For a long time (~9 months), we've experienced a DNS error "flakily"; later, it turned out to be a non-flaky issue. But more on that later.
The error is an injection error. We can't initialize AlgoliaClient
because we can't initialize DnsNameResolver
.
Caused by: java.lang.NullPointerException
at io.netty.resolver.dns.DnsNameResolver.<init>(DnsNameResolver.java:303)
at io.netty.resolver.dns.DnsNameResolverBuilder.build(DnsNameResolverBuilder.java:379)
at algolia.AlgoliaHttpClient.<init>(AlgoliaHttpClient.scala:56)
at algolia.AlgoliaClient.<init>(AlgoliaClient.scala:64)
...
Please note that, for a newer version of Netty, the error will be around FailedChannel
cannot be casted to Channel. But it still occurs at the same place.
Well, ok, it was a network thingy. It could be flaky, so I ignored it for several months.
Yesterday, I've found out that this injection error happens almost exactly when Playframework reloaded code around 23 times. It took me a lot of times to test this hypothesis because changing code 23 times was tedious.
I wrote a script that instantiating AlgoliaClient
multiple times, and the exception was always raised at the 26rd AlgoliaClient
. The exception wasn't exactly helpful though. I did a lot of random things afterward with no progress for another hour.
What helped me progress was that I tried to instantiate the 27st AlgoliaClient
, and there it was. The actual exception showed itself:
Caused by: java.net.SocketException: maximum number of DatagramSockets reached
at sun.net.ResourceManager.beforeUdpCreate(ResourceManager.java:72)
at java.net.AbstractPlainDatagramSocketImpl.create(AbstractPlainDatagramSocketImpl.java:69)
at java.net.TwoStacksPlainDatagramSocketImpl.create(TwoStacksPlainDatagramSocketImpl.java:70)
After googling for ResourceManager, it turned out that the limit to the number of datagram sockets was 25!

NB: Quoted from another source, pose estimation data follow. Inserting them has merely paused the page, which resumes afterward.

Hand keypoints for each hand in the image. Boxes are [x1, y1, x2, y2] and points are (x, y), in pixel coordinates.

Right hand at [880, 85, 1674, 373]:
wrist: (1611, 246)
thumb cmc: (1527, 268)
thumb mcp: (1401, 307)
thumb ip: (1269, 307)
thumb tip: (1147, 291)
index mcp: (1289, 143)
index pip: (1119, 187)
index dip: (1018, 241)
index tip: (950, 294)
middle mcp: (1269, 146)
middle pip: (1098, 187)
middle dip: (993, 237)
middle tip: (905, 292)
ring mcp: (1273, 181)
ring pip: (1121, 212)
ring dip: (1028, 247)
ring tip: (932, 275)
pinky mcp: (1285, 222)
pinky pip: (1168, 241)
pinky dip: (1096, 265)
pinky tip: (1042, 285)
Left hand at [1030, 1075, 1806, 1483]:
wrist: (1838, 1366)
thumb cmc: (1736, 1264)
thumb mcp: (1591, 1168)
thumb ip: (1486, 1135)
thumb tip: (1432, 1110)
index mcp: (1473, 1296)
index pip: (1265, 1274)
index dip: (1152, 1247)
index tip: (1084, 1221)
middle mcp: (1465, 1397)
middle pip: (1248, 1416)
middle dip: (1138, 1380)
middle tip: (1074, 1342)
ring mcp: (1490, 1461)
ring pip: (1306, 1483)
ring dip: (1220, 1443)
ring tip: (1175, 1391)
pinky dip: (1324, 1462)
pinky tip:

I tested this hypothesis by running sbt Dsun.net.maxDatagramSockets=4 'runMain TheScript'
, and the script failed after the 4st AlgoliaClient
.
Now I know that the instantiated AlgoliaClient
wasn't cleaned up properly, so I simply needed to close it.
Unfortunately, algoliaClient.close()
doesn't close its DNS name resolver. Fortunately, the DNS name resolver is public, and I can close it myself with algoliaClient.httpClient.dnsNameResolver.close()
.
Now I knew I needed to clean up AlgoliaClient
before Playframework reloads code. And, fortunately, Playframework offers a stop hook that is invoked before code reloading.
Here are some lessons for me:
- I should have wrote the script much earlier. Changing code 25 times was extremely tedious and time-wasting. Reproducing a bug easily would have saved me a lot of time.
- Biased to make class's members public. It'll be helpful for future users. Scala gets it right to default everything to public, while Java defaults everything to somewhat private. Making a member private should be a conscious and thoughtful decision. If DNS name resolver wasn't public, it would be tricky for me to progress.
- I should have not ignored the injection error during local development, no matter how flaky it is.